In 1888 vinden de nodige verhuizingen plaats. Carl Frederik gaat met zijn gezin naar Nieuwer-Amstel. Frits blijft in Amsterdam en verhuist naar de Noorderstraat 90, tussen de Vijzelgracht en Reguliersgracht. Vader Carl en moeder Nel trekken bij hem in, samen met de jonge broers Jan en Hendrik. De laatste doet het volgende jaar een succesvol beroep op broederdienst om van de Nationale Militie te worden vrijgesteld.
Op 9 januari 1889 sterft Hendrik Johan von Meijenfeldt op 78-jarige leeftijd, thuis aan de Kromhout 61 in Dordrecht. Zijn weduwe Naatje blijft er wonen.
De Burgerlijke Pensioenwet en Weduwenwet voor de Ambtenaren wordt in 1890 ingevoerd. Carl krijgt na twaalf jaar droogstand in 1892 een bedrag van 100 gulden ineens aan ingehouden pensioengelden en vervolgens 85 gulden per jaar uitbetaald.
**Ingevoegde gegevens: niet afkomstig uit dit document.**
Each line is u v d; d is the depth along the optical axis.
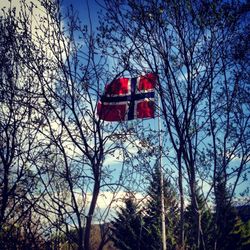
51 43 8.79
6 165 8.85
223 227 9.47
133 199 8.59
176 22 9.39
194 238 9.62
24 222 8.41
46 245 8.36
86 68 8.89
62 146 8.30
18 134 9.03
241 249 26.14
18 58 9.06
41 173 8.55
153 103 9.43
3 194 8.69
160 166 9.34
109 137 8.65
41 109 8.86
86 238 7.88
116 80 9.23
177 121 9.38
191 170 9.27
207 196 9.49
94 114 8.69
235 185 9.38
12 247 8.24
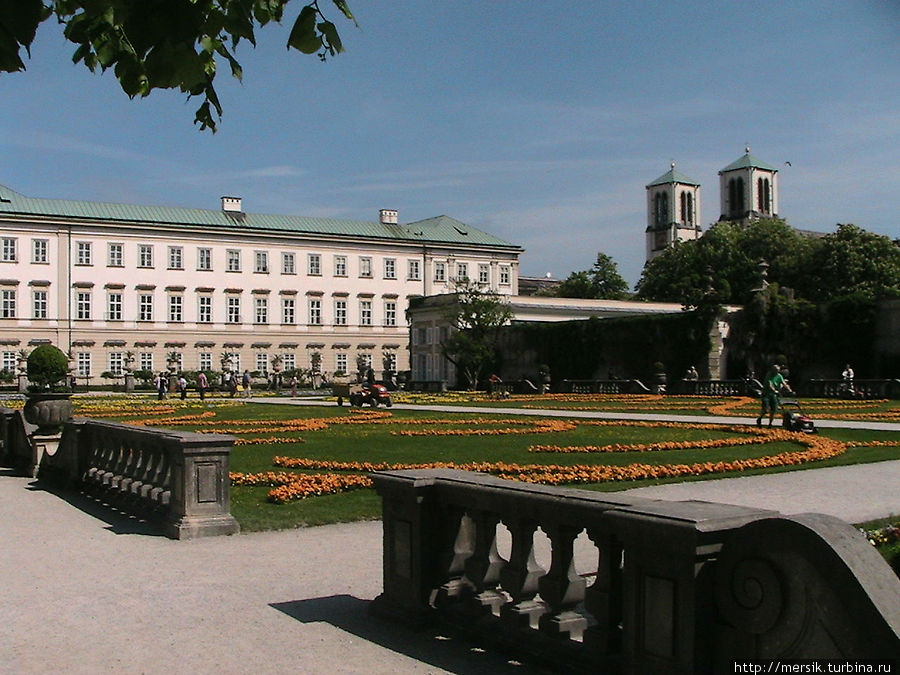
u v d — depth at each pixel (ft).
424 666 21.76
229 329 325.21
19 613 26.99
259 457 68.44
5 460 70.74
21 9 14.60
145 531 40.68
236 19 18.01
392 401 180.45
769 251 288.92
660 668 17.72
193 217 326.44
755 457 68.08
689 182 538.88
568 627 21.26
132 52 18.08
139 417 127.13
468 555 25.02
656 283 316.81
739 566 16.48
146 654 23.00
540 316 261.65
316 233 339.77
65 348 296.10
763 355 198.08
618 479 55.26
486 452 71.61
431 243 361.71
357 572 31.94
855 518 41.70
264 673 21.44
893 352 179.32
Evert is in 1891 boekhouder in het bestuur van de door Hovij opgerichte “Gereformeerde Ziekenverpleging”.
Carl Frederik verhuist in 1891 met zijn gezin van Nieuwer-Amstel terug naar Amsterdam in de Spuistraat 268. Op de begane grond komt de winkel “Horlogerie en Gros”, en vanaf de tweede verdieping de woonvertrekken voor het echtpaar en de kinderen. Ook is er ruimte voor “moeder de Haas”. Dat is Aaltje Prins, de weduwe van Willem de Haas.